Text excerpt →
This is a good moment to also introduce the require()
syntax. By setting a package within the require()
command, this package is used within the function, but does not have to be loaded into the local environment. Since we want this function to work, whether we have loaded the tidyverse suite or not, we can require()
that tidyverse be used for this function. Now, even if you forget to load dplyr
and ggplot2
, this function will still operate properly.
# a function that draws the regression line and confidence interval
show.lm <- function(m, interval.type='confidence', fill.col='light grey', ...){
require(tidyverse) # this function can uses tidyverse without it being loaded!
df <- data.frame(
x = m$model[,2], # extract the predictor variable
y = m$model[,1] # extract the response
)
df <- df %>% cbind( predict(m, interval=interval.type) )
P <- ggplot(df, aes(x=x) ) +
geom_ribbon( aes(ymin=lwr, ymax=upr), fill=fill.col ) +
geom_line( aes(y=fit), ... ) + # passing down ellipses options!
geom_point( aes(y=y), ... ) +
labs(...)
return(P)
}
This function looks daunting, but we experiment to see what it does. Lets fit a simple linear regression model using the trees
data set, where we model the Volume as a function of Girth. Our function show.lm()
can then accept the linear model as an argument, and create the ggplot graph as desired.
# first define a simple linear model from our cherry tree data
m <- lm( Volume ~ Girth, data=trees )
# call the function with no extraneous parameters
show.lm( m )
But what if we wanted to add color to the graph, maybe place a title, or do additional augmentations like those learned in previous chapters? These can be added as options to our function show.lm()
, and the ellipses passes these commands onwards to the proper ggplot functions.
# Pass arguments that will just be passed along to the geom layers
show.lm( m, color='Red', title='Relationship between Girth and Volume')
## Warning in geom_line(aes(y = fit), ...): Ignoring unknown parameters: `title`
## Warning in geom_point(aes(y = y), ...): Ignoring unknown parameters: `title`
The function show.lm()

Entries shown →
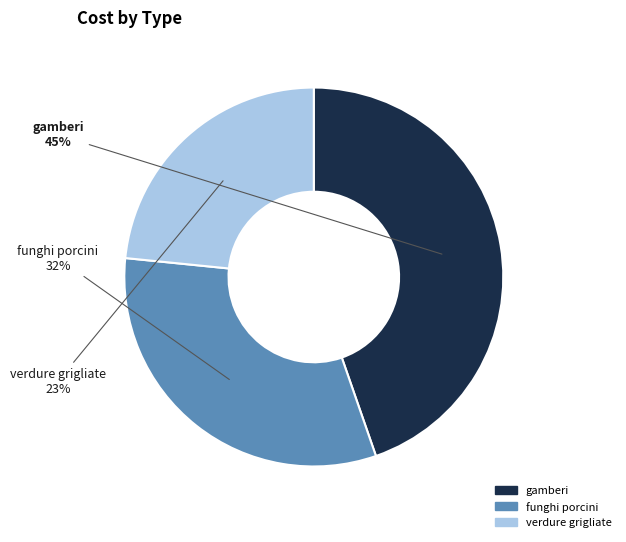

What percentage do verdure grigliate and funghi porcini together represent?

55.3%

---

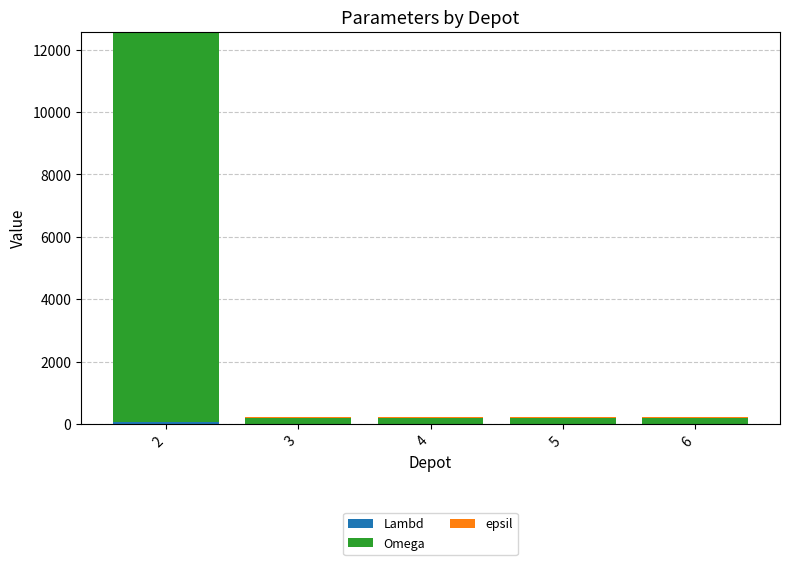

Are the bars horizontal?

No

What you need to do →
1) Reproduce the R tutorial excerpt from "command, this package" up to and including "still operate properly.".
2) In the R tutorial excerpt, which data set is used to fit the simple linear regression model passed to show.lm()?

Set of answers →
1)
command, this package is used within the function, but does not have to be loaded into the local environment. Since we want this function to work, whether we have loaded the tidyverse suite or not, we can require()
that tidyverse be used for this function. Now, even if you forget to load dplyr
and ggplot2
, this function will still operate properly.

2) The trees data set.